A pesar de lo anterior, el Departamento de Justicia (equivalente a la Procuraduría General en la República Dominicana) del gobierno de Joe Biden -un demócrata- encausó a Menéndez por cargos de corrupción. Según la acusación, el exsenador aceptó sobornos en efectivo, lingotes de oro, prendas de lujo y demás, para ayudar a varios empresarios locales (los cuales también fueron encausados y condenados) a obtener beneficios económicos de parte del gobierno federal.
Aunque Menéndez quiso insinuar persecución política en su contra, la realidad de que el Departamento de Justicia de un demócrata estuviese detrás de la acusación sirvió para neutralizar el argumento, de la misma forma que la importante cantidad de evidencias que fueron recabadas.
Menéndez fue encausado en septiembre de 2023, pronunciado culpable en julio 2024, y condenado a 11 años de prisión en enero de 2025. Es decir, en el caso de un poderoso senador, de hecho, con vínculos a nuestro país, el proceso completo duró aproximadamente 16 meses.
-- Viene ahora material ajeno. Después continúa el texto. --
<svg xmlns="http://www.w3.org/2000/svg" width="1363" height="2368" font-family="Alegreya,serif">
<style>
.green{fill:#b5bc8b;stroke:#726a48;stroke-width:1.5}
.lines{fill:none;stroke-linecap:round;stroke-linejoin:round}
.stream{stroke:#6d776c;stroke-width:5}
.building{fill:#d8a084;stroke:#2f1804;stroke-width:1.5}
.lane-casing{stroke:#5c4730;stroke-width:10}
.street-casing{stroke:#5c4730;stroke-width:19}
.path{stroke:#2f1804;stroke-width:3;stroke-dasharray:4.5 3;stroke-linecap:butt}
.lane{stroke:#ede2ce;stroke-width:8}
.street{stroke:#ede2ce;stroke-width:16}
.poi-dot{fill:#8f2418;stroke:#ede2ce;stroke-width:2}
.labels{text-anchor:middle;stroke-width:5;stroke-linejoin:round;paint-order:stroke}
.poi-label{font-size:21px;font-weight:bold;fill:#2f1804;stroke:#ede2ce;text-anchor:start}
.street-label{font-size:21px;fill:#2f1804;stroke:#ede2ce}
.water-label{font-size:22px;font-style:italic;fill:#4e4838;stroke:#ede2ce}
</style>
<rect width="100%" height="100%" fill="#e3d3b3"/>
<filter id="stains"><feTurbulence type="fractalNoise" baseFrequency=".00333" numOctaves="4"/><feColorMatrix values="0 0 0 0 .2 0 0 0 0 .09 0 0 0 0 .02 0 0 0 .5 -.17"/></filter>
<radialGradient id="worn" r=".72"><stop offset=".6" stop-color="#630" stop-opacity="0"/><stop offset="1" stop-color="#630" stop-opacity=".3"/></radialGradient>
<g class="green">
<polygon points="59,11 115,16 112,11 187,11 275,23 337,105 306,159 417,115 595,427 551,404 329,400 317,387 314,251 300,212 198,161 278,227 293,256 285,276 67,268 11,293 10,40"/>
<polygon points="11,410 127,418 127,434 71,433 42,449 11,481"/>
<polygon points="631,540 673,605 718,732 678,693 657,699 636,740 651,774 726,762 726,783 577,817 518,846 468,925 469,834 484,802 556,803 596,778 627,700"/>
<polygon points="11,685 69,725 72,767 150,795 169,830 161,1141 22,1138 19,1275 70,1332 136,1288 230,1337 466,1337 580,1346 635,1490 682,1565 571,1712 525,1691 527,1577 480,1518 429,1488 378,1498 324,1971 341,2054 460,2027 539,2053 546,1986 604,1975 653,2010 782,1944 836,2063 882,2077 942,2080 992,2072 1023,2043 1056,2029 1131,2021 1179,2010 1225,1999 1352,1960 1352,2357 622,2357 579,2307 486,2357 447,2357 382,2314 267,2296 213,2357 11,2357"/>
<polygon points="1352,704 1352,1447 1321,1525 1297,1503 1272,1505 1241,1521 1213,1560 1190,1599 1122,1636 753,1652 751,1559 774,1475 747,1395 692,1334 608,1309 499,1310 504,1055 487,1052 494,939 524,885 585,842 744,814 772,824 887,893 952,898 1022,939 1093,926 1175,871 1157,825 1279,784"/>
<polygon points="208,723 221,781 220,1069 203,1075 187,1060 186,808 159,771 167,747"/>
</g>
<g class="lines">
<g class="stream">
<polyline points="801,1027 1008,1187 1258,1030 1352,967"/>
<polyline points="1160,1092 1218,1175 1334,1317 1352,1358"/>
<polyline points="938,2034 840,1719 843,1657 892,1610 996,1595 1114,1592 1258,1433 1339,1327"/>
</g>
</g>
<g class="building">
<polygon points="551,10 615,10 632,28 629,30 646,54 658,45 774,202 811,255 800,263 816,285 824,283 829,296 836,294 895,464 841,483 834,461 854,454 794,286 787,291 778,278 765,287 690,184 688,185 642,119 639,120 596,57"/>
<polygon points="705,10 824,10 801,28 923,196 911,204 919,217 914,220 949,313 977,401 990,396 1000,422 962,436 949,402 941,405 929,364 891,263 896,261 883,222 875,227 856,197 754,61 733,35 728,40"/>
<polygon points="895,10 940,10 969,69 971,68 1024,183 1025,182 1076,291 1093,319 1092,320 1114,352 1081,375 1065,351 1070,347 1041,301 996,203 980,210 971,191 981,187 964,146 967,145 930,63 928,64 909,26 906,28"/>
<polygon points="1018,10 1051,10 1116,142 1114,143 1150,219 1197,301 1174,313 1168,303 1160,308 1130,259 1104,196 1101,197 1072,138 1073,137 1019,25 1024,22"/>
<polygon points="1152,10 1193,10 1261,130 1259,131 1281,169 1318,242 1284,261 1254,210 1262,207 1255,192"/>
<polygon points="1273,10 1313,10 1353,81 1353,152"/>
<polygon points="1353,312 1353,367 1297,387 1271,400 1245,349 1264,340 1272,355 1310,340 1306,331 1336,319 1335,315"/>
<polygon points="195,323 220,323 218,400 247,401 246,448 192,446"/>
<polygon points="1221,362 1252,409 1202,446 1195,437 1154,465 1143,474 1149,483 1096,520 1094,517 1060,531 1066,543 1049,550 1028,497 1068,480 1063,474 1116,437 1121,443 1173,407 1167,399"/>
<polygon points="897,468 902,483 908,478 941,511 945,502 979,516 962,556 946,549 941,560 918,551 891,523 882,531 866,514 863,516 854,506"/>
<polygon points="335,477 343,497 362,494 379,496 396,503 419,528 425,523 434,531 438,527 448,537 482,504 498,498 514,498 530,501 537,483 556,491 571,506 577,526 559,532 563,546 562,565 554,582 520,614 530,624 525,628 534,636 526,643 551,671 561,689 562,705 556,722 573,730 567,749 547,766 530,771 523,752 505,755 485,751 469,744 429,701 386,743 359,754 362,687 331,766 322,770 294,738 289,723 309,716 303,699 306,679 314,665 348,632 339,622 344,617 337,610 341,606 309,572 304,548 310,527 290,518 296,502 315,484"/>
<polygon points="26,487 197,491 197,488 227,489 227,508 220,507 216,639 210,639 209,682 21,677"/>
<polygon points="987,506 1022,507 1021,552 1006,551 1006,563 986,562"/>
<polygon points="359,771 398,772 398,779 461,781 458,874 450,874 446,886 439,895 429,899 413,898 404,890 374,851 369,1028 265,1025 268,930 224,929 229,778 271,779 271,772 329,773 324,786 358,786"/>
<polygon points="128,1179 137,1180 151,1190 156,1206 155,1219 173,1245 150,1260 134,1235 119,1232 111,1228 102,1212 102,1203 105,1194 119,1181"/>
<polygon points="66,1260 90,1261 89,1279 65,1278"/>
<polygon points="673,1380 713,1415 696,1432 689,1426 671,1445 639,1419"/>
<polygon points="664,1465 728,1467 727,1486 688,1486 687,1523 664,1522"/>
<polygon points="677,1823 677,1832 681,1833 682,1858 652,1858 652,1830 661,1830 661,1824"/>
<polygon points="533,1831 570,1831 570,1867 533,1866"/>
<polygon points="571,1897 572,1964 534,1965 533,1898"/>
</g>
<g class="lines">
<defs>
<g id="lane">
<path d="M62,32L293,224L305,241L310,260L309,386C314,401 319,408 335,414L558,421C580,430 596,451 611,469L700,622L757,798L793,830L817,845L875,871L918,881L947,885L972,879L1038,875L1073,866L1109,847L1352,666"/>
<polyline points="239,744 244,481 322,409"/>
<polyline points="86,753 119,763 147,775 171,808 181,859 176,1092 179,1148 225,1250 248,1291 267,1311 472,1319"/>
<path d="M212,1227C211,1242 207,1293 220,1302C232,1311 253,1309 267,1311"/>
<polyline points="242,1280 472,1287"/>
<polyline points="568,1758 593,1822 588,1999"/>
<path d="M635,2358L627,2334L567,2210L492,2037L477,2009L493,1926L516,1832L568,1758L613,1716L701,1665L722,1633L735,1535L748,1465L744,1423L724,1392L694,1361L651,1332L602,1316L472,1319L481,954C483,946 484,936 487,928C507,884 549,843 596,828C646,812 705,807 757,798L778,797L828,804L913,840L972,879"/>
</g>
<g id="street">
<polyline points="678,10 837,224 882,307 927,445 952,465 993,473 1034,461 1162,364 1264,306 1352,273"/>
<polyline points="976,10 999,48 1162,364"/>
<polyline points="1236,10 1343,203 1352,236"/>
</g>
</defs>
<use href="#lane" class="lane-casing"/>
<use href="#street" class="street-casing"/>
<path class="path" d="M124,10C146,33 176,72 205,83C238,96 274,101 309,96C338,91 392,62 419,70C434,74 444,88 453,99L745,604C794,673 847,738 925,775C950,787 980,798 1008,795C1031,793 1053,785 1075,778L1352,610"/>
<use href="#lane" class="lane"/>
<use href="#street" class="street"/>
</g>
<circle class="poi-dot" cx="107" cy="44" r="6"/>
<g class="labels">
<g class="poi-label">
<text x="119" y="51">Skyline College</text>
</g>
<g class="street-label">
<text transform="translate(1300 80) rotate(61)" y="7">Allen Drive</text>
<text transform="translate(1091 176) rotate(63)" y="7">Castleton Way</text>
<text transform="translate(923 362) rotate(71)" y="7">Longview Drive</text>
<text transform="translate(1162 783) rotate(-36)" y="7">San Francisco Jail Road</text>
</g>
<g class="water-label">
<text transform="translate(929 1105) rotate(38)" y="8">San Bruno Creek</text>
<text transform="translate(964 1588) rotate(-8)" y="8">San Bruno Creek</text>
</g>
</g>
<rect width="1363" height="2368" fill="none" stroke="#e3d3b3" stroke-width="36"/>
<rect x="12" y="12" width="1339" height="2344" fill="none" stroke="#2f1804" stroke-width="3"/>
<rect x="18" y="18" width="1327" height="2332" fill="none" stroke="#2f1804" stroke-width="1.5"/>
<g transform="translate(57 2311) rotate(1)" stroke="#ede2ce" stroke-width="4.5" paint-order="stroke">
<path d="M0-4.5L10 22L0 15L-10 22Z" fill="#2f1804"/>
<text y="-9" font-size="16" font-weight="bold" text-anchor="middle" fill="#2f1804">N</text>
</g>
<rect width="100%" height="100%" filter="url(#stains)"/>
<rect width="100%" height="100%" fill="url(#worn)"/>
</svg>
Esto es un importante mensaje para la sociedad estadounidense, de que los casos de corrupción administrativa serán juzgados por tribunales imparciales, con agilidad y respeto de los derechos, al lograr una resolución expedita, evitando un limbo de meses o años.
Nuestro país ha experimentado grandes avances en materia de lucha contra la corrupción administrativa. Sin lugar a dudas, la designación de una procuradora independiente en el año 2020, con un equipo de fiscales muy capacitados y deseosos de poner fin a este fenómeno que desgasta nuestra sociedad y es causa primordial del subdesarrollo, han sido elementos que nos han permitido sentir esperanza.
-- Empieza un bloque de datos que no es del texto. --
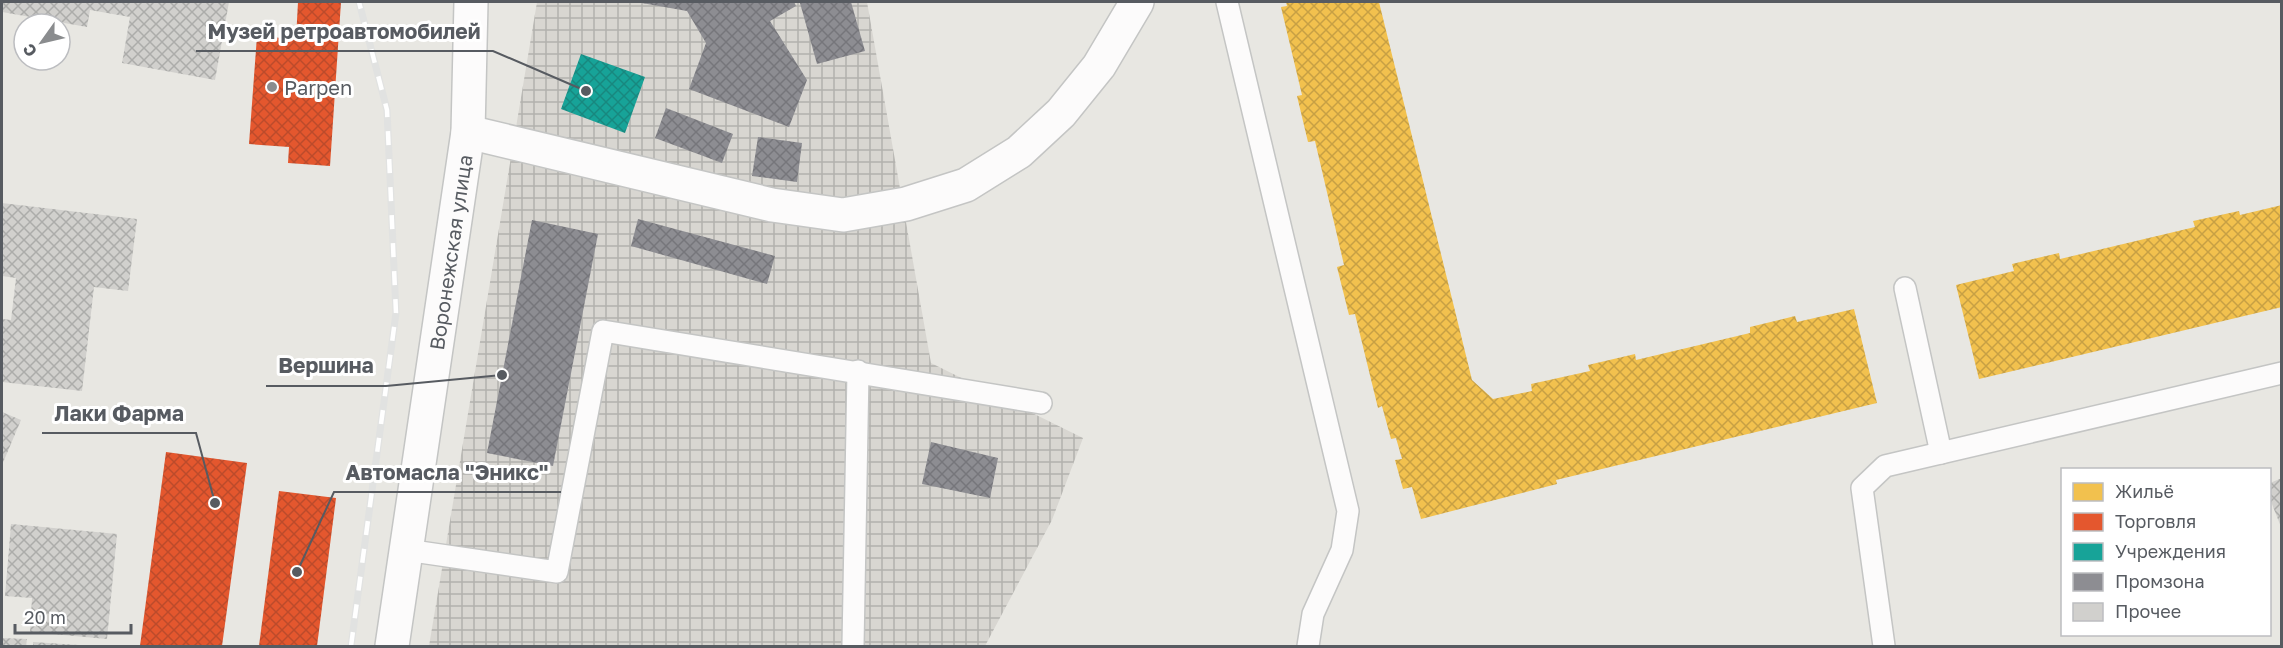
<svg xmlns="http://www.w3.org/2000/svg" width="2283" height="648" viewBox="0 0 2283 648" font-family="'Golos Text',sans-serif">
  <defs>
    <pattern id="industrial-grid" width="8" height="8" patternUnits="userSpaceOnUse" patternTransform="scale(1.5)"><rect width="8" height="8" fill="#d8d6d1"/><path d="M0 4h8M4 0v8" fill="none" stroke="#b2b1ad"/></pattern>
    <pattern id="homes-cross-hatch" width="8" height="8" patternUnits="userSpaceOnUse" patternTransform="scale(1.5)"><rect width="8" height="8" fill="#f2c14e"/><path d="M0 0l8 8M0 8l8-8" fill="none" stroke="#c7a044"/></pattern>
    <pattern id="shops-cross-hatch" width="8" height="8" patternUnits="userSpaceOnUse" patternTransform="scale(1.5)"><rect width="8" height="8" fill="#e4572e"/><path d="M0 0l8 8M0 8l8-8" fill="none" stroke="#bc4b2b"/></pattern>
    <pattern id="public-cross-hatch" width="8" height="8" patternUnits="userSpaceOnUse" patternTransform="scale(1.5)"><rect width="8" height="8" fill="#17a398"/><path d="M0 0l8 8M0 8l8-8" fill="none" stroke="#18887f"/></pattern>
    <pattern id="industry-cross-hatch" width="8" height="8" patternUnits="userSpaceOnUse" patternTransform="scale(1.5)"><rect width="8" height="8" fill="#8d8d92"/><path d="M0 0l8 8M0 8l8-8" fill="none" stroke="#76767b"/></pattern>
    <pattern id="building-cross-hatch" width="8" height="8" patternUnits="userSpaceOnUse" patternTransform="scale(1.5)"><rect width="8" height="8" fill="#d1d0cd"/><path d="M0 0l8 8M0 8l8-8" fill="none" stroke="#acacaa"/></pattern>
  </defs>
  <rect width="100%" height="100%" fill="#e8e7e2"/>
  <polygon fill="url(#industrial-grid)" points="537,2 867,2 931,363 1083,438 1052,520 985,646 429,646"/>
  <g fill="url(#homes-cross-hatch)">
    <polygon points="1286,2 1379,2 1472,380 1493,399 1532,391 1531,384 1590,371 1588,365 1635,354 1636,360 1750,333 1750,327 1795,316 1797,322 1854,309 1877,403 1556,480 1557,484 1421,519 1412,487 1403,489 1395,460 1402,459 1396,438 1391,439 1382,406 1378,408 1355,314 1349,315 1337,267 1344,265 1315,141 1308,142 1297,96 1302,95 1281,7 1287,6"/>
    <polygon points="2282,205 2282,307 1979,379 1956,285 2014,271 2012,264 2059,253 2060,259 2195,227 2193,221 2239,211 2240,215"/>
  </g>
  <g fill="url(#shops-cross-hatch)">
    <polygon points="298,2 341,2 330,166 288,163 289,147 249,144 257,36 296,39"/>
    <polygon points="166,452 247,463 222,646 140,646"/>
    <polygon points="279,491 336,498 317,646 259,646"/>
  </g>
  <polygon fill="url(#public-cross-hatch)" points="581,54 645,77 625,133 561,109"/>
  <g fill="url(#industry-cross-hatch)">
    <polygon points="636,2 794,2 796,6 770,21 807,80 789,127 689,89 706,43 687,11"/>
    <polygon points="807,2 851,2 865,51 817,64 800,3"/>
    <polygon points="666,108 733,134 722,163 655,138"/>
    <polygon points="758,137 802,143 797,182 752,176"/>
    <polygon points="638,219 775,256 767,284 631,246"/>
    <polygon points="532,220 598,234 553,466 487,453"/>
    <polygon points="931,442 998,458 990,498 922,484"/>
  </g>
  <g fill="url(#building-cross-hatch)">
    <polygon points="2,2 229,2 215,80 122,63 130,17 90,10 87,27 2,12"/>
    <polygon points="2,203 137,219 128,291 94,287 82,391 2,382 2,319 11,320 16,278 2,276"/>
    <polygon points="2,412 21,420 2,465"/>
    <polygon points="2282,478 2282,527 2281,527 2270,499 2270,483"/>
    <polygon points="11,524 117,534 107,639 30,632 32,598 5,596"/>
    <polygon points="2,638 27,639 26,646 2,646"/>
    <polygon points="33,642 79,645 79,646 33,646"/>
  </g>
  <g fill="none" stroke-linecap="round" stroke-linejoin="round">
    <defs>
      <g id="service">
        <polyline points="1227,2 1348,511 1342,550 1313,614 1308,646"/>
        <polyline points="1905,288 1941,453"/>
        <polyline points="406,550 557,572 603,331 1041,403"/>
        <polyline points="853,646 858,371"/>
        <polyline points="1884,646 1862,488 1885,466 2282,373"/>
      </g>
      <polyline id="minor" points="468,132 772,205 843,215 906,204 966,185 1019,152 1061,113 1099,66 1137,2"/>
      <g id="tertiary">
        <path id="s1" d="M392,646L468,132L471,2"/>
      </g>
    </defs>
    <use href="#service" stroke="#c4c5c4" stroke-width="24"/>
    <use href="#minor" stroke="#c4c5c4" stroke-width="36"/>
    <use href="#tertiary" stroke="#c4c5c4" stroke-width="36"/>
    <use href="#service" stroke="#fcfbfb" stroke-width="21"/>
    <use href="#minor" stroke="#fcfbfb" stroke-width="33"/>
    <use href="#tertiary" stroke="#fcfbfb" stroke-width="33"/>
    <defs>
      <polyline id="rail" points="351,646 396,313 387,110 359,2"/>
    </defs>
    <use href="#rail" stroke="#e1e2e1" stroke-width="7"/>
    <use href="#rail" stroke="#fff" stroke-width="4.5" stroke-dasharray="14" stroke-linecap="butt"/>
  </g>
  <circle fill="#8a8c8e" stroke="#fff" stroke-width="2" cx="272" cy="87" r="6"/>
  <g text-anchor="middle" dominant-baseline="central" stroke-width="6" stroke-linejoin="round" paint-order="stroke">
    <g font-size="20" fill="#575b61" stroke="#fff" text-anchor="start">
      <text x="284" y="87">Parpen</text>
    </g>
    <g font-size="20" fill="#575b61" stroke="#fff">
      <text stroke="none"><textPath href="#s1" startOffset="398">Воронежская улица</textPath></text>
    </g>
  </g>
  <path fill="none" stroke="#575b61" stroke-width="2" d="M586 91L493 51H196M502 375L386 386H266M215 503L196 433H42M297 572L334 492H561"/>
  <g fill="#575b61" stroke="#fff" stroke-width="2">
    <circle cx="586" cy="91" r="6"/>
    <circle cx="502" cy="375" r="6"/>
    <circle cx="215" cy="503" r="6"/>
    <circle cx="297" cy="572" r="6"/>
  </g>
  <g font-size="21" text-anchor="middle" font-weight="bold" fill="#575b61" stroke="#fff" stroke-width="6" stroke-linejoin="round" paint-order="stroke">
    <text x="344" y="39">Музей ретроавтомобилей</text>
    <text x="326" y="373">Вершина</text>
    <text x="119" y="421">Лаки Фарма</text>
    <text x="447" y="480">Автомасла "Эникс"</text>
  </g>
  <rect width="2283" height="648" fill="none" stroke="#575b61" stroke-width="6"/>
  <rect x="2061" y="468" width="210" height="168" fill="#ffffff" stroke="#bcbdc0" stroke-width="1.5"/>
  <rect x="2073" y="483" width="30" height="18" fill="#f2c14e" stroke="#bcbdc0" stroke-width="1.5"/>
  <text x="2115" y="498" font-size="18" fill="#575b61">Жильё</text>
  <rect x="2073" y="513" width="30" height="18" fill="#e4572e" stroke="#bcbdc0" stroke-width="1.5"/>
  <text x="2115" y="528" font-size="18" fill="#575b61">Торговля</text>
  <rect x="2073" y="543" width="30" height="18" fill="#17a398" stroke="#bcbdc0" stroke-width="1.5"/>
  <text x="2115" y="558" font-size="18" fill="#575b61">Учреждения</text>
  <rect x="2073" y="573" width="30" height="18" fill="#8d8d92" stroke="#bcbdc0" stroke-width="1.5"/>
  <text x="2115" y="588" font-size="18" fill="#575b61">Промзона</text>
  <rect x="2073" y="603" width="30" height="18" fill="#d1d0cd" stroke="#bcbdc0" stroke-width="1.5"/>
  <text x="2115" y="618" font-size="18" fill="#575b61">Прочее</text>
  <g transform="translate(42 42) rotate(236)"><circle r="28" fill="#ffffff" stroke="#bcbdc0" stroke-width="1.5"/>
  <path d="M0-4.5L10 22L0 15L-10 22Z" fill="#8a8c8e"/>
  <text y="-9" font-size="16" font-weight="bold" text-anchor="middle" fill="#575b61">С</text>
  </g>
  <path d="M15 624v9h116v-9" fill="none" stroke="#575b61" stroke-width="3"/>
  <text x="24" y="624" font-size="18" fill="#575b61" stroke="#ffffff" stroke-width="4.5" paint-order="stroke">20 m</text>
</svg>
Sin embargo, vemos que los sonados casos de corrupción se empantanan en los tribunales, con expedientes demasiado voluminosos para ser conocidos de manera expedita. Entendemos que los fiscales desean “asegurar” que los expedientes no sean cuestionados por “falta de pruebas”, pero también el exceso de cantidad es una invitación para la demora en los procesos.
Aunque no somos Suiza -ni Estados Unidos- llama la atención que un caso tan importante de corrupción administrativa pueda ser resuelto en cuestión de 16 meses, pero aquí, no parece haber luz al final del túnel de casos que ya llevan años. Algo no estamos haciendo bien, y lo debemos rectificar.